Kingella denitrificans

Scientific classification
- Domain: Bacteria
- Kingdom: Pseudomonadati
- Phylum: Pseudomonadota
- Class: Betaproteobacteria
- Order: Neisseriales
- Family: Neisseriaceae
- Genus: Kingella
- Species: K. denitrificans
- Binomial name: Kingella denitrificans (Snell & Lapage, 1976)

= Kingella denitrificans =

- Authority: (Snell & Lapage, 1976)

Species of bacterium

Kingella denitrificans is a species of Gram-negative bacteria in the genus Kingella, belonging to the family Neisseriaceae. K. denitrificans is an inhabitant of the human oropharynx and an infrequent cause of bacterial infections in humans.

== Description ==
K. denitrificans is able to grow at 30 °C and 37 °C. On blood agar, colonies are small, translucent, and non-hemolytic colonies, and some colonies may pit the agar.

K. denitrificans is oxidase positive and catalase negative. This species is able reduce nitrate and nitrite, and produce gas from nitrite. K. denitrificans is negative for β-galactosidase production and citrate utilization.

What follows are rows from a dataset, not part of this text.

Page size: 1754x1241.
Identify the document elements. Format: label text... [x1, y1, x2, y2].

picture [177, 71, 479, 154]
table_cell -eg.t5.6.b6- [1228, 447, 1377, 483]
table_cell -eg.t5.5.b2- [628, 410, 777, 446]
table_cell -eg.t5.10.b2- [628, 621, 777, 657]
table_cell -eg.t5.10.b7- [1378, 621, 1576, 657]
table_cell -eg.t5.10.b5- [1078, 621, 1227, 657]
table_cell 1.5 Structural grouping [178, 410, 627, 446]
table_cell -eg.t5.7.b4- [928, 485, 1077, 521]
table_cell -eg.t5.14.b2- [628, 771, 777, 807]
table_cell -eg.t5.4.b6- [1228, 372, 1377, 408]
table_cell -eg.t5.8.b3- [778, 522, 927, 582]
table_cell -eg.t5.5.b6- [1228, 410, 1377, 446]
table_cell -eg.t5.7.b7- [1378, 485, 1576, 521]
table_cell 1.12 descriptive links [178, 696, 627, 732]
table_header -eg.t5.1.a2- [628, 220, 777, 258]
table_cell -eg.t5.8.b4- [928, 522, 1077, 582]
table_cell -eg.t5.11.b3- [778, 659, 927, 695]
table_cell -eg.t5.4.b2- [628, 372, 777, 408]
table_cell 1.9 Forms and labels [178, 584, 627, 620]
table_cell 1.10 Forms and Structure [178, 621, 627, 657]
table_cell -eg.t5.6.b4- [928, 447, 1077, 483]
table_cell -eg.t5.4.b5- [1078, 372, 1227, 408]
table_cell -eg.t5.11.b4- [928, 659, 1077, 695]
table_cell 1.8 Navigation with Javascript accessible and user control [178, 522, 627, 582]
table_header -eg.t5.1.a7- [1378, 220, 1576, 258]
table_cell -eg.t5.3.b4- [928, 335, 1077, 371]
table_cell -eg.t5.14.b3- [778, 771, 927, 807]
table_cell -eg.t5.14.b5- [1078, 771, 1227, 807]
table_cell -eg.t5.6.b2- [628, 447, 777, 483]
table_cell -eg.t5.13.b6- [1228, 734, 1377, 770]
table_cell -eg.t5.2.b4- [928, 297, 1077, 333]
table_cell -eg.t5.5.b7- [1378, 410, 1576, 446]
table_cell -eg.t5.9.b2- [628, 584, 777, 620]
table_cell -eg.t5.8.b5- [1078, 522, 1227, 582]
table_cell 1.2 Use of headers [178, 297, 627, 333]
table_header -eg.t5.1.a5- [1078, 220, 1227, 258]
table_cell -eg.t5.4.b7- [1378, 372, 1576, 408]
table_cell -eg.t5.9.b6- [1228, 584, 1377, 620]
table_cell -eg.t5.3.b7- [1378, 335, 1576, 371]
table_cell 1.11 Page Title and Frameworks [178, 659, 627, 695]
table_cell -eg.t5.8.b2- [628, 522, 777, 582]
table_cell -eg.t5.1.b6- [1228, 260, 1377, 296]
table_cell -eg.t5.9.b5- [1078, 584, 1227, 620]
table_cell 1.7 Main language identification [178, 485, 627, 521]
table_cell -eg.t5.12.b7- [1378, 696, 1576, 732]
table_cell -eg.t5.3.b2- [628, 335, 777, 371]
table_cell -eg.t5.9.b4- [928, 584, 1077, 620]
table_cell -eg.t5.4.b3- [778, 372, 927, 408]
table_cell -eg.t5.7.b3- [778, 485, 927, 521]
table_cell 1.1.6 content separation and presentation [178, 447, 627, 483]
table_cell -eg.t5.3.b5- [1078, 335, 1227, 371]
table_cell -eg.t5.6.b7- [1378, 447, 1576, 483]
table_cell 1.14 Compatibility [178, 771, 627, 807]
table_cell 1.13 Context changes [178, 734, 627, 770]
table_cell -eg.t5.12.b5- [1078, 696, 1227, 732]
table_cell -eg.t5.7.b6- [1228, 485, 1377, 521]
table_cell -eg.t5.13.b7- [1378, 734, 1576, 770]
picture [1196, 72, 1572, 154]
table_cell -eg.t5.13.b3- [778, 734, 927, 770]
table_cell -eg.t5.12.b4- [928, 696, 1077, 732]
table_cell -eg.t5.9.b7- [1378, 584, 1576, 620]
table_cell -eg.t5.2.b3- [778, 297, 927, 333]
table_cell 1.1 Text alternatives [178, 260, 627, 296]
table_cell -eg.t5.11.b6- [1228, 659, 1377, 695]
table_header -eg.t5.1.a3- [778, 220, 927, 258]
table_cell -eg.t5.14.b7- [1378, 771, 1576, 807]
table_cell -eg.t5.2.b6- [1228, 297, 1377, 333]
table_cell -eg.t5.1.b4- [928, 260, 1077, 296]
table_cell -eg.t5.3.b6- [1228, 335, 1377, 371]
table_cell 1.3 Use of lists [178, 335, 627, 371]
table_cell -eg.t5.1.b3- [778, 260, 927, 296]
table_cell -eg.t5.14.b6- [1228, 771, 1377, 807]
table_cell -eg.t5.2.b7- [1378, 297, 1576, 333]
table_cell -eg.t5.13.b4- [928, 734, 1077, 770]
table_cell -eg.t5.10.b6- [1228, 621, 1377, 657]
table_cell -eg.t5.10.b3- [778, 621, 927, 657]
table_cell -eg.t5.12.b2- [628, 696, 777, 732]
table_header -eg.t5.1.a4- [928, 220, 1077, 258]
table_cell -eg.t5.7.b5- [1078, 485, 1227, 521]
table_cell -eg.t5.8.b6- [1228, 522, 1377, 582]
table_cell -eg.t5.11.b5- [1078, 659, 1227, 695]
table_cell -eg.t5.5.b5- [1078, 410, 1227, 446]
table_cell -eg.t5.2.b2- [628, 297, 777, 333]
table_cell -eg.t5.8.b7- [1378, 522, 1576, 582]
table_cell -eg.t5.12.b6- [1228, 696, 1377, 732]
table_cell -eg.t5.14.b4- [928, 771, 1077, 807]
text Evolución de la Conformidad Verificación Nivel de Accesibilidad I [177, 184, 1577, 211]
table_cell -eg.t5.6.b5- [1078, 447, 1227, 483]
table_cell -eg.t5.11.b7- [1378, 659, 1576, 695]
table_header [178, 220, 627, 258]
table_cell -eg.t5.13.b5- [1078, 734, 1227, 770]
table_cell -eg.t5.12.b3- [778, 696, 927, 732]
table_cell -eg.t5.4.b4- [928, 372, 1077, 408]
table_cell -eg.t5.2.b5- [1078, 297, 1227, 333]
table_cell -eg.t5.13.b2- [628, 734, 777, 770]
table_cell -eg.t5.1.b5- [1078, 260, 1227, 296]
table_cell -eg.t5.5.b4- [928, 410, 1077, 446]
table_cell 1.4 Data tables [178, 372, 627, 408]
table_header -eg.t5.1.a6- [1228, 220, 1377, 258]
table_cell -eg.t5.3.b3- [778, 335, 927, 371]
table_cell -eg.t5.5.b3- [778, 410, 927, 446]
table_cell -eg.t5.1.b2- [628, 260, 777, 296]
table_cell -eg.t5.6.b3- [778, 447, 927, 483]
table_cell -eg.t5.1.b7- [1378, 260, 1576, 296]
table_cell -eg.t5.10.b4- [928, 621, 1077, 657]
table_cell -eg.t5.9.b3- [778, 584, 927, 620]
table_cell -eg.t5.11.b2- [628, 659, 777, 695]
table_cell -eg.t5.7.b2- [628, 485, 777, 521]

=== Similarities to pathogenic Neisseria ===
Kingella denitrificans may be confused with Neisseria gonorrhoeae or Neisseria meningitidis because it shares several preliminary laboratory characteristics, including growth on selective Neisseria media and an oxidase-positive reaction. These biochemical similarities include:
- Growth on MTM agar
- Oxidase-positive
- Coccobacillary morphology on Gram stain that may resemble Gram-negative cocci
- Carbohydrate utilization pattern of glucose-positive, maltose-negative, and sucrose-negative, which resembles N. gonorrhoeae in CTA sugar testing.
- Cross reactivity with N. gonorrhoeae in some serological tests.
K. denitrificans can be differentiated from pathogenic Neisseria through its negative catalase and superoxol reactions.

== Clinical significance ==
Kingella denitrificans is rarely reported as a cause of human disease compared with Kingella kingae. Published infections include peritonitis, prosthetic endocarditis, and granulomatous disease in an immunocompromised patient.